Perhaps this is implausible. Possibly no combination of editorial genius and saintliness could have produced a new generation of Dwight Macdonalds, Edmund Wilsons, Irving Howes, Susan Sontags, and Gore Vidals. But the Review’s editors didn’t give the impression of straining every, or any, nerve in that direction. All the more regrettable this, since at the same time editorial Darth Vaders were busy on behalf of the Empire. “Conservative journals, such as The New Criterion and Commentary assiduously, and wisely, cultivate younger writers,” as Russell Jacoby pointed out in The Last Intellectuals. “The New York Review ... never did; partly as a result fewer writers on the left had the same chance to acquire a public voice.”
What they have done for the left, though, is to have kept the center vital. Not to be able to respect at least some of the most respected figures in one’s culture would be painfully alienating. Think of it this way: if it were not for Garry Wills, Ronald Dworkin, James Fallows, Ronald Steel, J.K. Galbraith, Thomas Powers, Solly Zuckerman, and other NYR regulars, then George Will, Charles Krauthammer, and Irving Kristol would hold the intellectual ascendancy in American political life. That would be awfully hard on my morale, at least.

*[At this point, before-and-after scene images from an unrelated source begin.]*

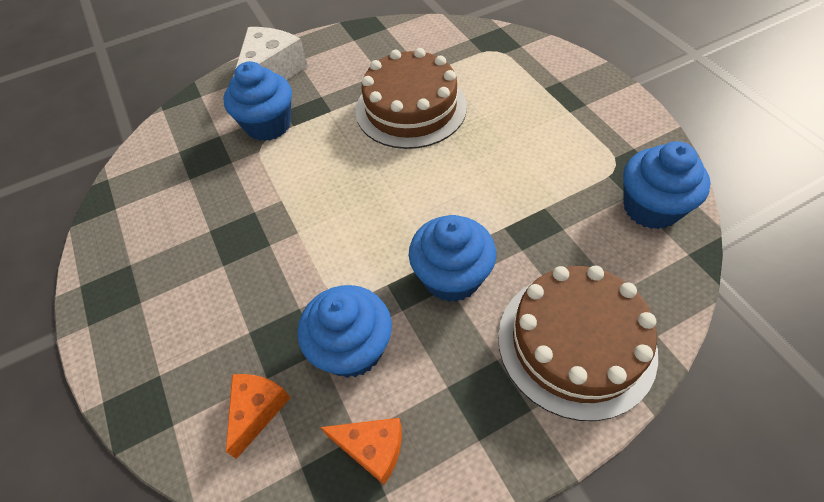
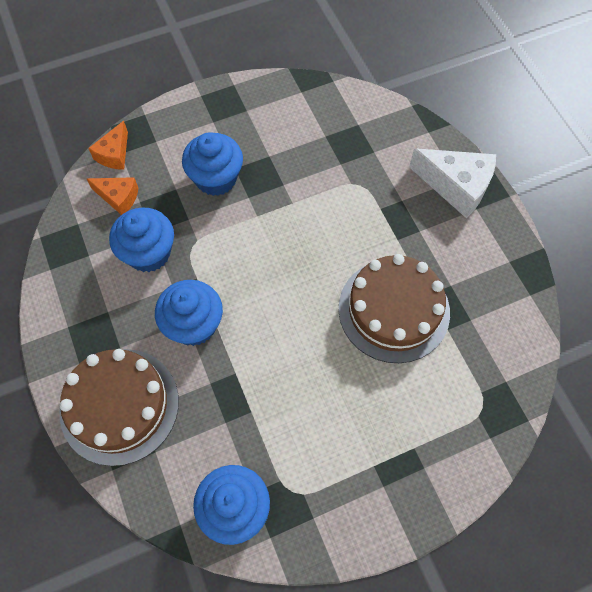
camera: 90 degrees right, 10 degrees up
(268, 125) = (383, 188): blue cupcake -> blue cupcake (216, 178)
(372, 449) = (78, 263): orange cheese -> orange cheese (114, 154)

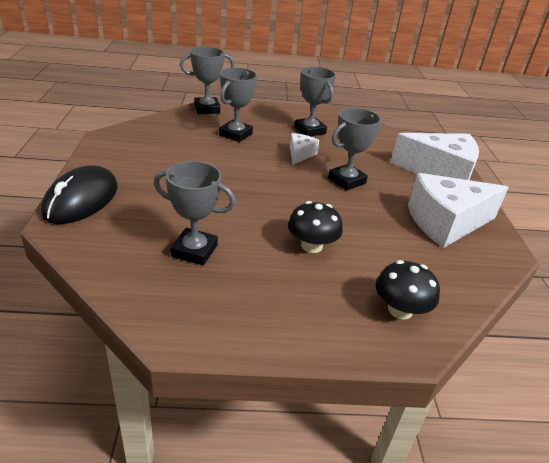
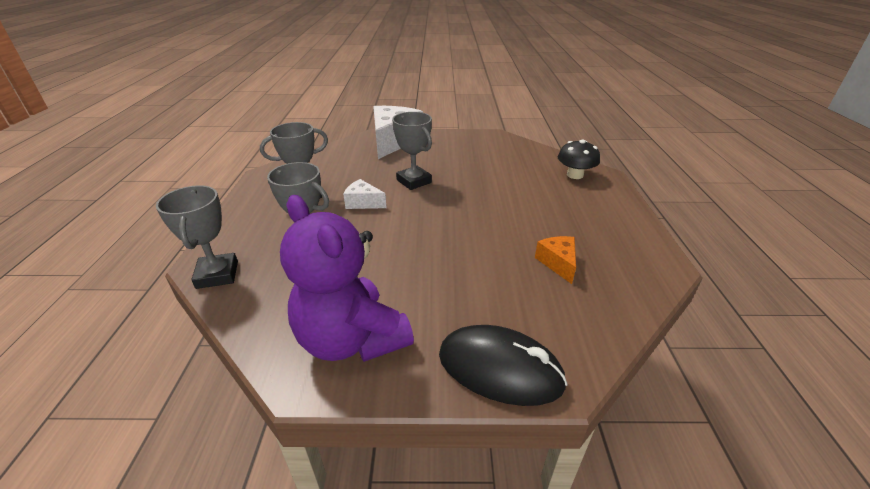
camera: 85 degrees left, 0 degrees up
(132, 150) = (351, 339): none -> purple teddy bear
(194, 251) = (558, 263): grey trophy -> orange cheese
(311, 246) = (521, 203): black mushroom -> none
(446, 222) = (468, 149): white cheese -> none

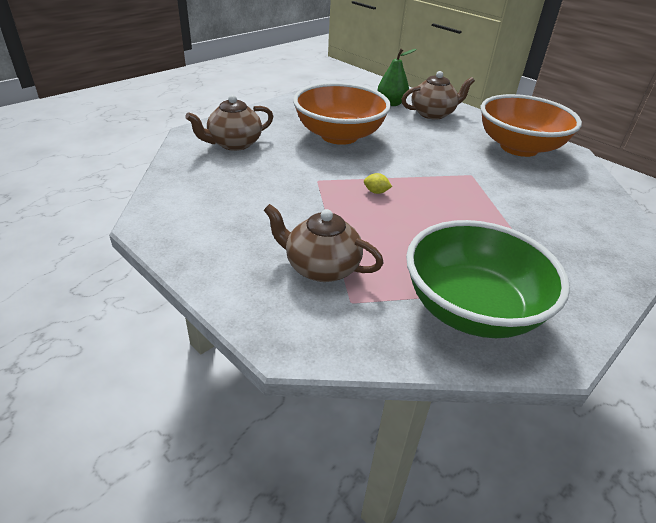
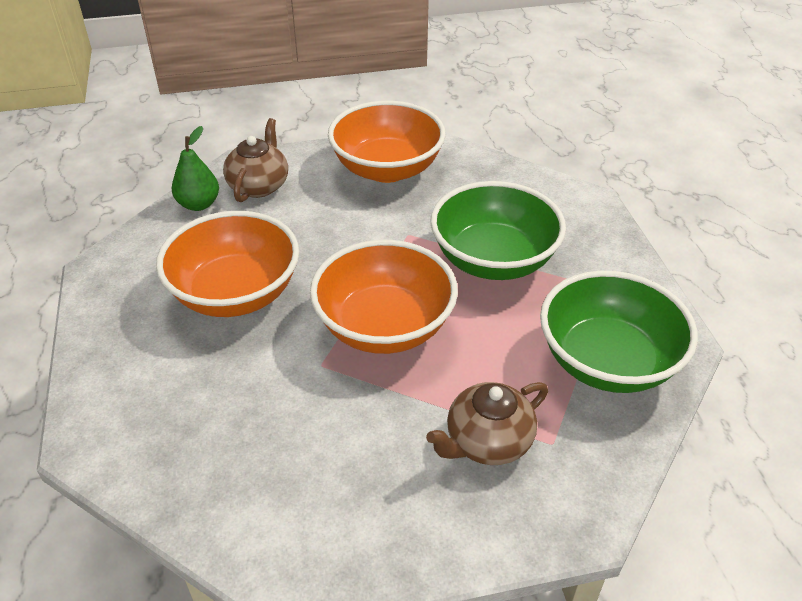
camera: 55 degrees left, 5 degrees up
(234, 144) = (161, 409): brown teapot -> none
(376, 192) = (384, 326): yellow lemon -> orange bowl
(500, 217) = (493, 260): none -> green bowl

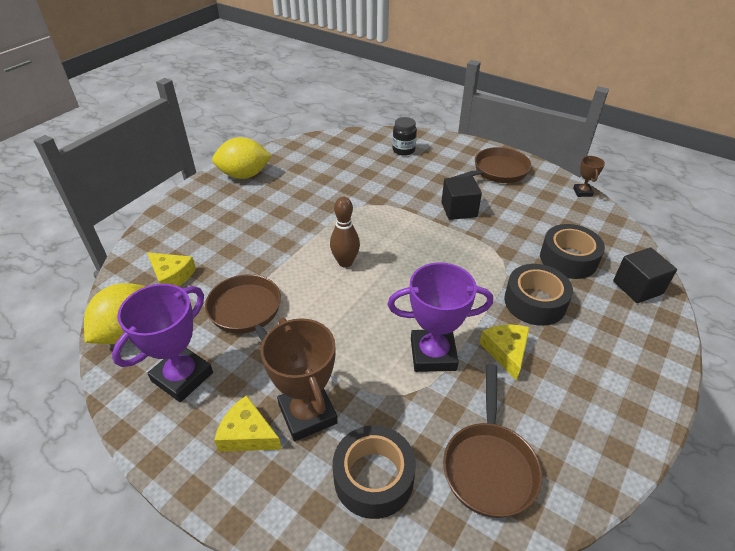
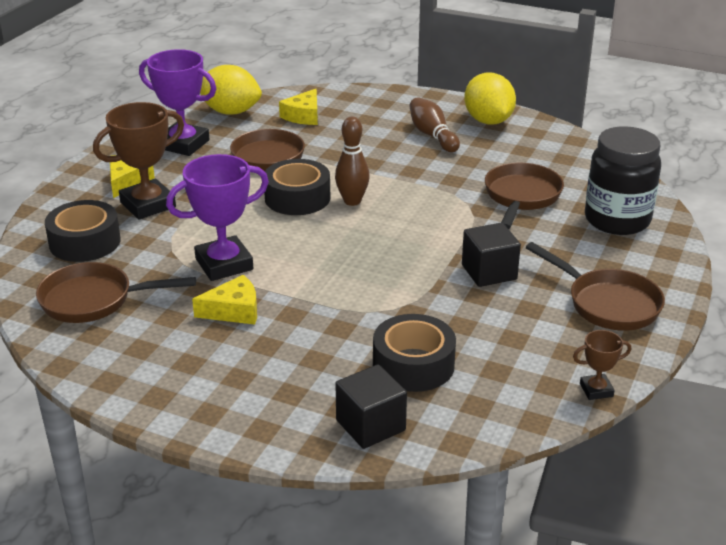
camera: 80 degrees right, 10 degrees down
(253, 205) = (432, 135): none -> brown bowling pin
(364, 180) = (521, 197): none -> brown pan
(403, 150) = (617, 220): black jar -> black jar, size x1.87
(433, 354) = (224, 264): purple trophy -> purple trophy turned 75 degrees clockwise
(535, 302) = (318, 333): black tape -> black tape (297, 198)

Even though nowadays the Review usually lacks the moral intensity of the Stone-Chomsky-Goodman-Lasch era, that is not the sole virtue of literary and political criticism, nor always the most important one. It rarely lacks clarity, breadth, rigor, subtlety, or wit. To practice all the moral, intellectual, and aesthetic virtues simultaneously is, after all, supremely difficult. The Review has succeeded better than most other American journals. If you’re in the mood to make them an anniversary present, you might say: better than any.